**PROBLEM DETAILS:** Whatever the records below hold, copy it all out exactly.

**Stored data entries:**
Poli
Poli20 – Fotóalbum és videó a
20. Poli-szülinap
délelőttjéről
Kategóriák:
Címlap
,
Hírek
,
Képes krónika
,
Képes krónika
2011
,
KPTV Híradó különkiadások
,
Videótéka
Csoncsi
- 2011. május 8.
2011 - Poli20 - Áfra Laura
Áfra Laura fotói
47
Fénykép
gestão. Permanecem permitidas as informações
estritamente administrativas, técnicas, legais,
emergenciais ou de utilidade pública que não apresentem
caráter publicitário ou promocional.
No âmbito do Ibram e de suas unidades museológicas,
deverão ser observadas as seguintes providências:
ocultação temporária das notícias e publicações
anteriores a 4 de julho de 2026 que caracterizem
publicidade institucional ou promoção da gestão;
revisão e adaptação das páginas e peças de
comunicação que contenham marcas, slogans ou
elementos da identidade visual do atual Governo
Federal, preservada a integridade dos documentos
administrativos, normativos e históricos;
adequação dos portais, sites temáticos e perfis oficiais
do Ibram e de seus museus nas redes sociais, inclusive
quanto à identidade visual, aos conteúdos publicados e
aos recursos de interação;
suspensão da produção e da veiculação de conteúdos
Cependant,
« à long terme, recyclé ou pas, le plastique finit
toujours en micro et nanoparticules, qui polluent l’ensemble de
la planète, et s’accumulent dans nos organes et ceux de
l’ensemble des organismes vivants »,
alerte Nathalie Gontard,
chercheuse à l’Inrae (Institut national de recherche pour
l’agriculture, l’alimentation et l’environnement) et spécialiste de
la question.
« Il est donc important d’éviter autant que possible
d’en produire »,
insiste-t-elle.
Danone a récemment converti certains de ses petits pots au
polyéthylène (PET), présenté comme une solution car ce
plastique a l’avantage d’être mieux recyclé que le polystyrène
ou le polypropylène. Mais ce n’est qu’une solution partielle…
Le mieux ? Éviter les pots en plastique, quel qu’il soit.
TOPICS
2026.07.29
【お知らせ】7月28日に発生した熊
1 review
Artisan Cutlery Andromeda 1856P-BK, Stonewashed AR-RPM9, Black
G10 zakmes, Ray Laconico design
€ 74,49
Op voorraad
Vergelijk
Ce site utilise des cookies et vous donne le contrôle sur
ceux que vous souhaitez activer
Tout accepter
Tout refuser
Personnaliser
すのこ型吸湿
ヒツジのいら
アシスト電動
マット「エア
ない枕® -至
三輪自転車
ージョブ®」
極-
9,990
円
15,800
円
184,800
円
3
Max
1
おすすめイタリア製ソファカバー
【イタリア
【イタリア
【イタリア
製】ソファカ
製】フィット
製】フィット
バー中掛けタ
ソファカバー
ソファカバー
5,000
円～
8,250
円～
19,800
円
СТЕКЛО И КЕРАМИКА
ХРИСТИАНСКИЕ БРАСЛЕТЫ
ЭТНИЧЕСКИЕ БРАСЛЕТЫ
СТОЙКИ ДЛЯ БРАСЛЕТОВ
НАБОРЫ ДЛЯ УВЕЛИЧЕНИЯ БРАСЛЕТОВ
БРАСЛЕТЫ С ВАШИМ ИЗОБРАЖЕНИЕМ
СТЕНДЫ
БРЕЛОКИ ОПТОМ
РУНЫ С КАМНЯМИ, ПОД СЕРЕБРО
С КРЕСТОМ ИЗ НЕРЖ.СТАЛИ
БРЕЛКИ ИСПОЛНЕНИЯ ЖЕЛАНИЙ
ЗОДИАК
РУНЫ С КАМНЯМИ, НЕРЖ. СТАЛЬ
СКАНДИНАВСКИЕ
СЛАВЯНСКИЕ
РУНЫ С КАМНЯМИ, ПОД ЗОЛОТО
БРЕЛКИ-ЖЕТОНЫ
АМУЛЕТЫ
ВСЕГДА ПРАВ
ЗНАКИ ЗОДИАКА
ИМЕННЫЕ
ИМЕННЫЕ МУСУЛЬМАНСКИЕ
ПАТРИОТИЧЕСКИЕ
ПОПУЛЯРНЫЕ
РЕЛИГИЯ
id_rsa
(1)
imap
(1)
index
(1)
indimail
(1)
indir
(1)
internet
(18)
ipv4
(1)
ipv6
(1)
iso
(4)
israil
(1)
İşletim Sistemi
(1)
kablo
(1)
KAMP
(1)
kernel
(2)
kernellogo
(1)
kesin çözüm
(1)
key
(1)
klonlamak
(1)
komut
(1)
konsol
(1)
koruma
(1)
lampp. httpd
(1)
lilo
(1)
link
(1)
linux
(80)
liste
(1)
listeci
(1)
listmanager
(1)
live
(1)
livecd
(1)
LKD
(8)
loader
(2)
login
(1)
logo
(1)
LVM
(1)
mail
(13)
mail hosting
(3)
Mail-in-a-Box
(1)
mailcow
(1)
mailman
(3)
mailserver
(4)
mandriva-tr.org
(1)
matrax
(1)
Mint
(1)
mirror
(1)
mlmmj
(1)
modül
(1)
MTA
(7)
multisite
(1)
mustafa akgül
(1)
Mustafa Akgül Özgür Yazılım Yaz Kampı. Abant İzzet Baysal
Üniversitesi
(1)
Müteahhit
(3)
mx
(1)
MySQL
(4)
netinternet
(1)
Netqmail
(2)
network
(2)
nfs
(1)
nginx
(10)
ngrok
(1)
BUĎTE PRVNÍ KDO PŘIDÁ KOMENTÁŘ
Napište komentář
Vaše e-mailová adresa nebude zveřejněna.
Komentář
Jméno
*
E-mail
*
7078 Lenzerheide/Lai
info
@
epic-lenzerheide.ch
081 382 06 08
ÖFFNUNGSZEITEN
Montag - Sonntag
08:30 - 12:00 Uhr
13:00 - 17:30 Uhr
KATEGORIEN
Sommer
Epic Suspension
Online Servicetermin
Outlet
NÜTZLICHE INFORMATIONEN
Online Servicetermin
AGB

**TASK RESPONSE:**
Poli
Poli20 – Fotóalbum és videó a
20. Poli-szülinap
délelőttjéről
Kategóriák:
Címlap
,
Hírek
,
Képes krónika
,
Képes krónika
2011
,
KPTV Híradó különkiadások
,
Videótéka
Csoncsi
- 2011. május 8.
2011 - Poli20 - Áfra Laura
Áfra Laura fotói
47
Fénykép
gestão. Permanecem permitidas as informações
estritamente administrativas, técnicas, legais,
emergenciais ou de utilidade pública que não apresentem
caráter publicitário ou promocional.
No âmbito do Ibram e de suas unidades museológicas,
deverão ser observadas as seguintes providências:
ocultação temporária das notícias e publicações
anteriores a 4 de julho de 2026 que caracterizem
publicidade institucional ou promoção da gestão;
revisão e adaptação das páginas e peças de
comunicação que contenham marcas, slogans ou
elementos da identidade visual do atual Governo
Federal, preservada a integridade dos documentos
administrativos, normativos e históricos;
adequação dos portais, sites temáticos e perfis oficiais
do Ibram e de seus museus nas redes sociais, inclusive
quanto à identidade visual, aos conteúdos publicados e
aos recursos de interação;
suspensão da produção e da veiculação de conteúdos
Cependant,
« à long terme, recyclé ou pas, le plastique finit
toujours en micro et nanoparticules, qui polluent l’ensemble de
la planète, et s’accumulent dans nos organes et ceux de
l’ensemble des organismes vivants »,
alerte Nathalie Gontard,
chercheuse à l’Inrae (Institut national de recherche pour
l’agriculture, l’alimentation et l’environnement) et spécialiste de
la question.
« Il est donc important d’éviter autant que possible
d’en produire »,
insiste-t-elle.
Danone a récemment converti certains de ses petits pots au
polyéthylène (PET), présenté comme une solution car ce
plastique a l’avantage d’être mieux recyclé que le polystyrène
ou le polypropylène. Mais ce n’est qu’une solution partielle…
Le mieux ? Éviter les pots en plastique, quel qu’il soit.
TOPICS
2026.07.29
【お知らせ】7月28日に発生した熊
1 review
Artisan Cutlery Andromeda 1856P-BK, Stonewashed AR-RPM9, Black
G10 zakmes, Ray Laconico design
€ 74,49
Op voorraad
Vergelijk
Ce site utilise des cookies et vous donne le contrôle sur
ceux que vous souhaitez activer
Tout accepter
Tout refuser
Personnaliser
すのこ型吸湿
ヒツジのいら
アシスト電動
マット「エア
ない枕® -至
三輪自転車
ージョブ®」
極-
9,990
円
15,800
円
184,800
円
3
Max
1
おすすめイタリア製ソファカバー
【イタリア
【イタリア
【イタリア
製】ソファカ
製】フィット
製】フィット
バー中掛けタ
ソファカバー
ソファカバー
5,000
円～
8,250
円～
19,800
円
СТЕКЛО И КЕРАМИКА
ХРИСТИАНСКИЕ БРАСЛЕТЫ
ЭТНИЧЕСКИЕ БРАСЛЕТЫ
СТОЙКИ ДЛЯ БРАСЛЕТОВ
НАБОРЫ ДЛЯ УВЕЛИЧЕНИЯ БРАСЛЕТОВ
БРАСЛЕТЫ С ВАШИМ ИЗОБРАЖЕНИЕМ
СТЕНДЫ
БРЕЛОКИ ОПТОМ
РУНЫ С КАМНЯМИ, ПОД СЕРЕБРО
С КРЕСТОМ ИЗ НЕРЖ.СТАЛИ
БРЕЛКИ ИСПОЛНЕНИЯ ЖЕЛАНИЙ
ЗОДИАК
РУНЫ С КАМНЯМИ, НЕРЖ. СТАЛЬ
СКАНДИНАВСКИЕ
СЛАВЯНСКИЕ
РУНЫ С КАМНЯМИ, ПОД ЗОЛОТО
БРЕЛКИ-ЖЕТОНЫ
АМУЛЕТЫ
ВСЕГДА ПРАВ
ЗНАКИ ЗОДИАКА
ИМЕННЫЕ
ИМЕННЫЕ МУСУЛЬМАНСКИЕ
ПАТРИОТИЧЕСКИЕ
ПОПУЛЯРНЫЕ
РЕЛИГИЯ
id_rsa
(1)
imap
(1)
index
(1)
indimail
(1)
indir
(1)
internet
(18)
ipv4
(1)
ipv6
(1)
iso
(4)
israil
(1)
İşletim Sistemi
(1)
kablo
(1)
KAMP
(1)
kernel
(2)
kernellogo
(1)
kesin çözüm
(1)
key
(1)
klonlamak
(1)
komut
(1)
konsol
(1)
koruma
(1)
lampp. httpd
(1)
lilo
(1)
link
(1)
linux
(80)
liste
(1)
listeci
(1)
listmanager
(1)
live
(1)
livecd
(1)
LKD
(8)
loader
(2)
login
(1)
logo
(1)
LVM
(1)
mail
(13)
mail hosting
(3)
Mail-in-a-Box
(1)
mailcow
(1)
mailman
(3)
mailserver
(4)
mandriva-tr.org
(1)
matrax
(1)
Mint
(1)
mirror
(1)
mlmmj
(1)
modül
(1)
MTA
(7)
multisite
(1)
mustafa akgül
(1)
Mustafa Akgül Özgür Yazılım Yaz Kampı. Abant İzzet Baysal
Üniversitesi
(1)
Müteahhit
(3)
mx
(1)
MySQL
(4)
netinternet
(1)
Netqmail
(2)
network
(2)
nfs
(1)
nginx
(10)
ngrok
(1)
BUĎTE PRVNÍ KDO PŘIDÁ KOMENTÁŘ
Napište komentář
Vaše e-mailová adresa nebude zveřejněna.
Komentář
Jméno
*
E-mail
*
7078 Lenzerheide/Lai
info
@
epic-lenzerheide.ch
081 382 06 08
ÖFFNUNGSZEITEN
Montag - Sonntag
08:30 - 12:00 Uhr
13:00 - 17:30 Uhr
KATEGORIEN
Sommer
Epic Suspension
Online Servicetermin
Outlet
NÜTZLICHE INFORMATIONEN
Online Servicetermin
AGB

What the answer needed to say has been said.